Entries provided:

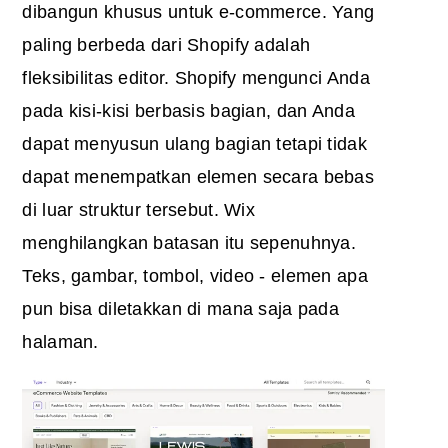
dibangun khusus untuk e-commerce. Yang
paling berbeda dari Shopify adalah
fleksibilitas editor. Shopify mengunci Anda
pada kisi-kisi berbasis bagian, dan Anda
dapat menyusun ulang bagian tetapi tidak
dapat menempatkan elemen secara bebas
di luar struktur tersebut. Wix
menghilangkan batasan itu sepenuhnya.
Teks, gambar, tombol, video - elemen apa
pun bisa diletakkan di mana saja pada
halaman.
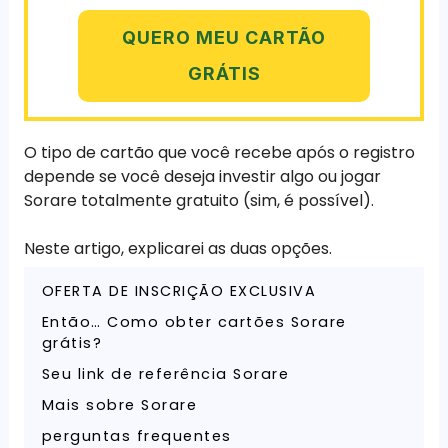
QUERO MEU CARTÃO
GRÁTIS
O tipo de cartão que você recebe após o registro
depende se você deseja investir algo ou jogar
Sorare totalmente gratuito (sim, é possível).
Neste artigo, explicarei as duas opções.
OFERTA DE INSCRIÇÃO EXCLUSIVA
Então… Como obter cartões Sorare
grátis?
Seu link de referência Sorare
Mais sobre Sorare
perguntas frequentes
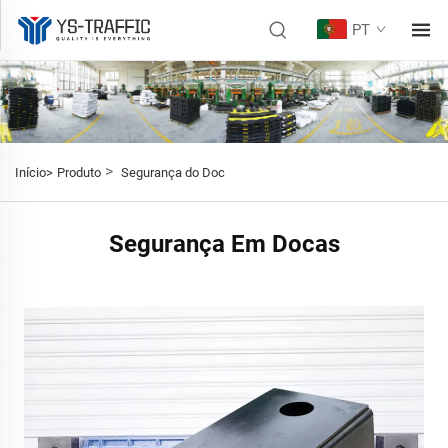
PT
>
Início>
Produto
Segurança do Doc
Segurança Em Docas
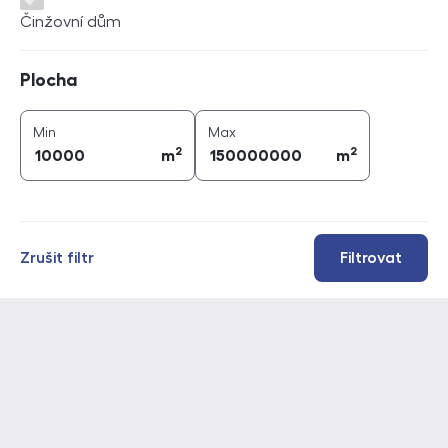
Činžovní dům
Plocha
Plocha
2
2
plocha (
m
)
plocha (
m
)
Min
Max
2
2
m
m
Zrušit filtr
Filtrovat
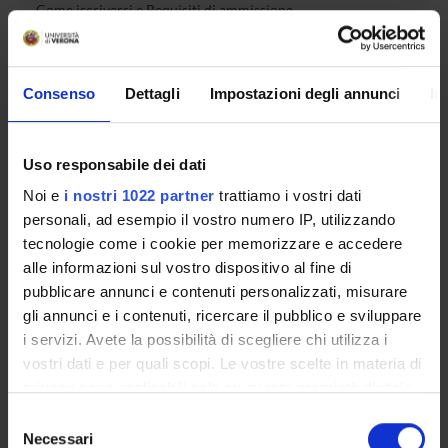
Come iscriversi e Requisiti di ammissione
Piani didattici
Insegnamenti
Consenso
Dettagli
Impostazioni degli annunci
In
Bacheca avvisi
Organi collegiali e di governo
Rete formativa
Uso responsabile dei dati
Noi e
i nostri 1022 partner
trattiamo i vostri dati
Servizio Studenti Internazionali
personali, ad esempio il vostro numero IP, utilizzando
tecnologie come i cookie per memorizzare e accedere
alle informazioni sul vostro dispositivo al fine di
OFFERTA FORMATIVA
pubblicare annunci e contenuti personalizzati, misurare
gli annunci e i contenuti, ricercare il pubblico e sviluppare
i servizi. Avete la possibilità di scegliere chi utilizza i
SEMESTRE FILTRO
vostri dati e per quali scopi. Le vostre scelte in materia di
CORSI DI LAUREA
privacy sono applicabili solo su questa proprietà digitale
in cui avete effettuato le vostre scelte. È possibile
Selezione
CORSI DI LAUREA MAGISTRALE
modificare o revocare il proprio consenso in qualsiasi
Necessari
del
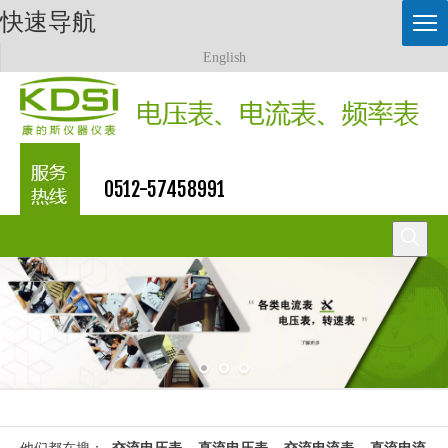
快速导航
English
0512-57458991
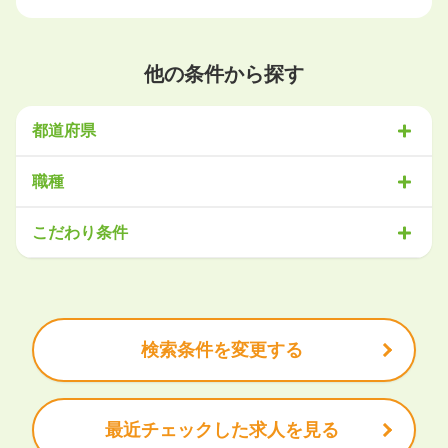
他の条件から探す
都道府県
北海道・東北
職種
北海道
青森県
岩手県
宮城県
秋田県
山形県
福島県
営業
販売・サービス
事務・アシスタント
不動産・建設
こだわり条件
関東
IT・機械
医療・福祉
物流
工場・製造
企画・管理
教育
茨城県
栃木県
群馬県
埼玉県
千葉県
東京都
神奈川県
クリエイティブ
大手企業で働きたい
未経験OK
土日祝は休みたい
残業少なめ
ボーナス・賞与あり
学歴不問
甲信越・北陸
安定的なお仕事がしたい
プライベート重視
新潟県
富山県
石川県
福井県
山梨県
長野県
頑張り次第で昇給できる
産休・育休充実
諸手当あり
検索条件を変更する
東海
岐阜県
静岡県
愛知県
三重県
最近チェックした求人を見る
関西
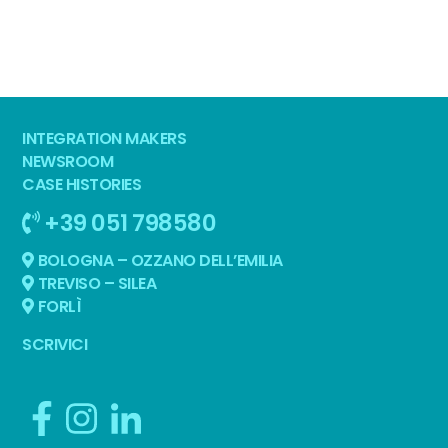
INTEGRATION MAKERS
NEWSROOM
CASE HISTORIES
+39 051 798580
BOLOGNA – OZZANO DELL’EMILIA
TREVISO – SILEA
FORLÌ
SCRIVICI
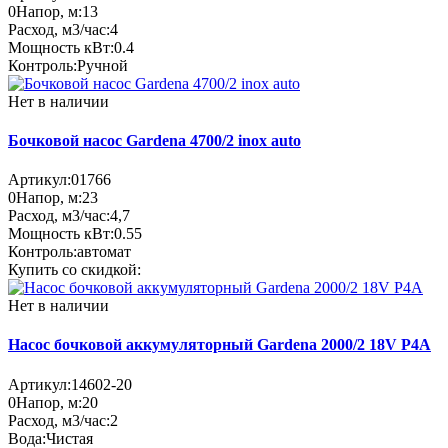
0
Напор, м:
13
Расход, м3/час:
4
Мощность кВт:
0.4
Контроль:
Ручной
Нет в наличии
Бочковой насос Gardena 4700/2 inox auto
Артикул:
01766
0
Напор, м:
23
Расход, м3/час:
4,7
Мощность кВт:
0.55
Контроль:
автомат
Купить со скидкой:
Нет в наличии
Насос бочковой аккумуляторный Gardena 2000/2 18V P4A
Артикул:
14602-20
0
Напор, м:
20
Расход, м3/час:
2
Вода:
Чистая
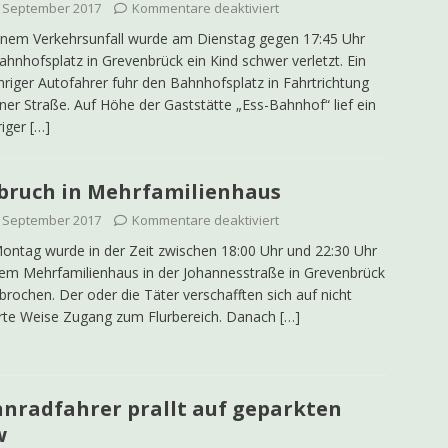
. September 2017
Kommentare deaktiviert
inem Verkehrsunfall wurde am Dienstag gegen 17:45 Uhr
hnhofsplatz in Grevenbrück ein Kind schwer verletzt. Ein
hriger Autofahrer fuhr den Bahnhofsplatz in Fahrtrichtung
ner Straße. Auf Höhe der Gaststätte „Ess-Bahnhof“ lief ein
riger
[…]
bruch in Mehrfamilienhaus
. September 2017
Kommentare deaktiviert
ntag wurde in der Zeit zwischen 18:00 Uhr und 22:30 Uhr
nem Mehrfamilienhaus in der Johannesstraße in Grevenbrück
brochen. Der oder die Täter verschafften sich auf nicht
rte Weise Zugang zum Flurbereich. Danach
[…]
nradfahrer prallt auf geparkten
w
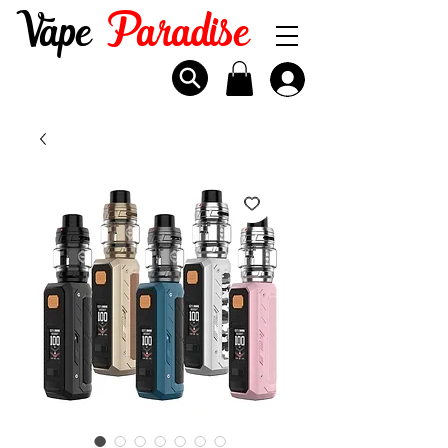
Vape
Paradise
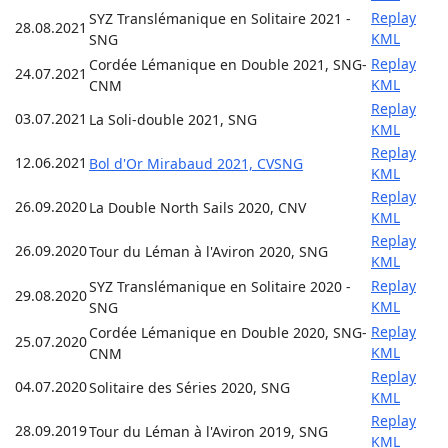
Replay
SYZ Translémanique en Solitaire 2021 -
28.08.2021
KML
SNG
Replay
Cordée Lémanique en Double 2021, SNG-
24.07.2021
KML
CNM
Replay
03.07.2021
La Soli-double 2021, SNG
KML
Replay
12.06.2021
Bol d'Or Mirabaud 2021, CVSNG
KML
Replay
26.09.2020
La Double North Sails 2020, CNV
KML
Replay
26.09.2020
Tour du Léman à l'Aviron 2020, SNG
KML
Replay
SYZ Translémanique en Solitaire 2020 -
29.08.2020
KML
SNG
Replay
Cordée Lémanique en Double 2020, SNG-
25.07.2020
KML
CNM
Replay
04.07.2020
Solitaire des Séries 2020, SNG
KML
Replay
28.09.2019
Tour du Léman à l'Aviron 2019, SNG
KML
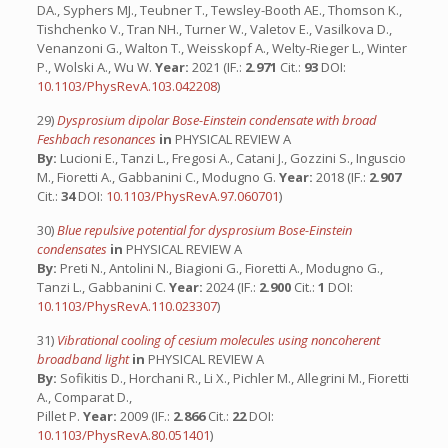
DA., Syphers MJ., Teubner T., Tewsley-Booth AE., Thomson K.,
Tishchenko V., Tran NH., Turner W., Valetov E., Vasilkova D.,
Venanzoni G., Walton T., Weisskopf A., Welty-Rieger L., Winter
P., Wolski A., Wu W.
Year:
2021 (IF.:
2.971
Cit.:
93
DOI:
10.1103/PhysRevA.103.042208
)
29)
Dysprosium dipolar Bose-Einstein condensate with broad
Feshbach resonances
in
PHYSICAL REVIEW A
By:
Lucioni E., Tanzi L., Fregosi A., Catani J., Gozzini S., Inguscio
M., Fioretti A., Gabbanini C., Modugno G.
Year:
2018 (IF.:
2.907
Cit.:
34
DOI:
10.1103/PhysRevA.97.060701
)
30)
Blue repulsive potential for dysprosium Bose-Einstein
condensates
in
PHYSICAL REVIEW A
By:
Preti N., Antolini N., Biagioni G., Fioretti A., Modugno G.,
Tanzi L., Gabbanini C.
Year:
2024 (IF.:
2.900
Cit.:
1
DOI:
10.1103/PhysRevA.110.023307
)
31)
Vibrational cooling of cesium molecules using noncoherent
broadband light
in
PHYSICAL REVIEW A
By:
Sofikitis D., Horchani R., Li X., Pichler M., Allegrini M., Fioretti
A., Comparat D.,
Pillet P.
Year:
2009 (IF.:
2.866
Cit.:
22
DOI:
10.1103/PhysRevA.80.051401
)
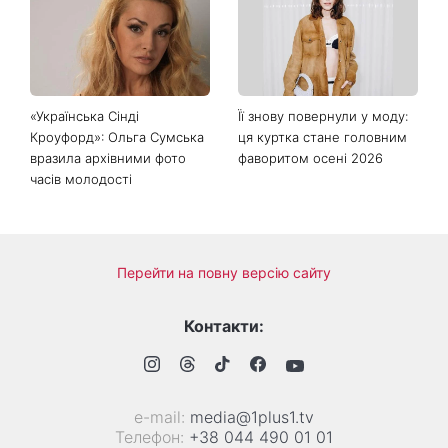
посуді: психологиня
Людмила Барбір показала
пояснила, чому насправді
рідкісні сімейні фото з 14-
пари сваряться через
річним сином і зворушила
побут
Мережу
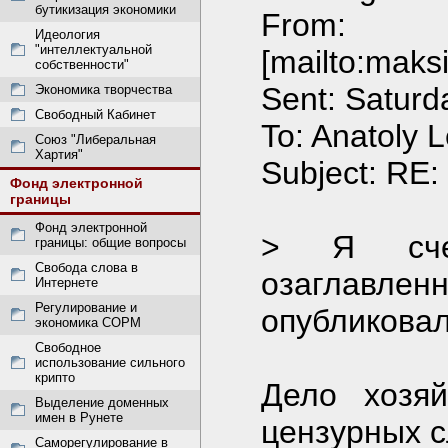
бутикизация экономики
From:
Идеология
"интеллектуальной
[mailto:
maks
собственности"
Sent: Saturd
Экономика творчества
Свободный Кабинет
To: Anatoly 
Союз "Либеральная
Хартия"
Subject: RE: 
Фонд электронной
границы
Фонд электронной
> Я счел
границы: общие вопросы
Свобода слова в
озаглавленн
Интернете
Регулирование и
опубликовал
экономика СОРМ
Свободное
использование сильного
крипто
Дело хозя
Выделение доменных
имен в Рунете
цензурных с
Саморегулирование в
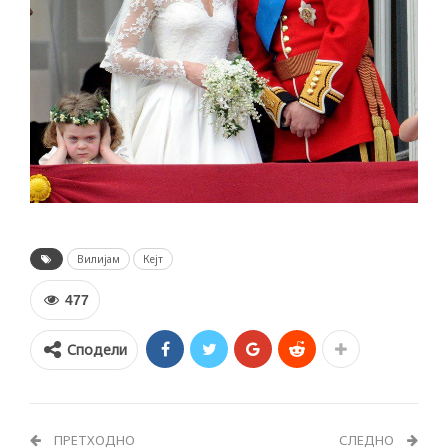
Вилијам
Кејт
477
Сподели
ПРЕТХОДНО
СЛЕДНО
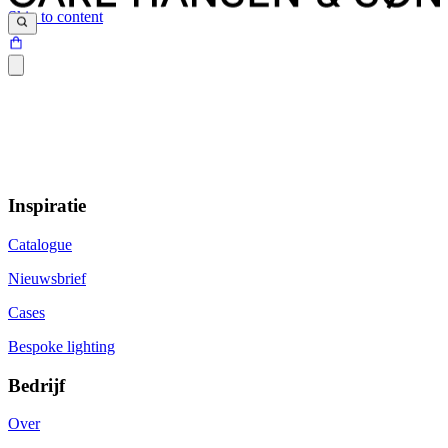
Skip to content
Inspiratie
Catalogue
Nieuwsbrief
Cases
Bespoke lighting
Bedrijf
Over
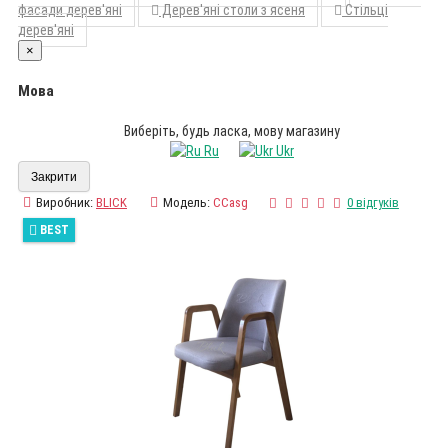
фасади дерев'яні
Дерев'яні столи з ясеня
Стільці
дерев'яні
×
Мова
Виберіть, будь ласка, мову магазину
Ru
Ukr
Закрити
Виробник:
BLICK
Модель:
CCasg
0 відгуків
BEST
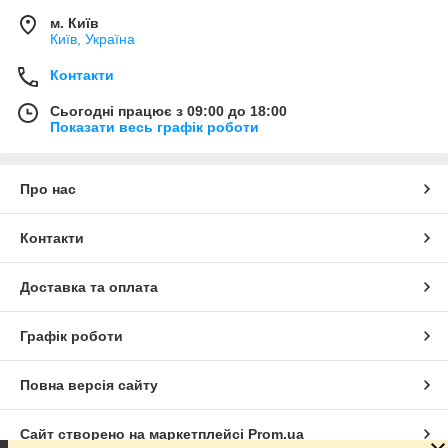
м. Київ
Київ, Україна
Контакти
Сьогодні працює з 09:00 до 18:00
Показати весь графік роботи
Про нас
Контакти
Доставка та оплата
Графік роботи
Повна версія сайту
Сайт створено на маркетплейсі
Prom.ua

Problem requirements: Going through the entries above, show each line that contains "Gardena".

Problem solution:
Бочковой насос Gardena 4700/2 inox auto
Насос бочковой аккумуляторный Gardena 2000/2 18V P4A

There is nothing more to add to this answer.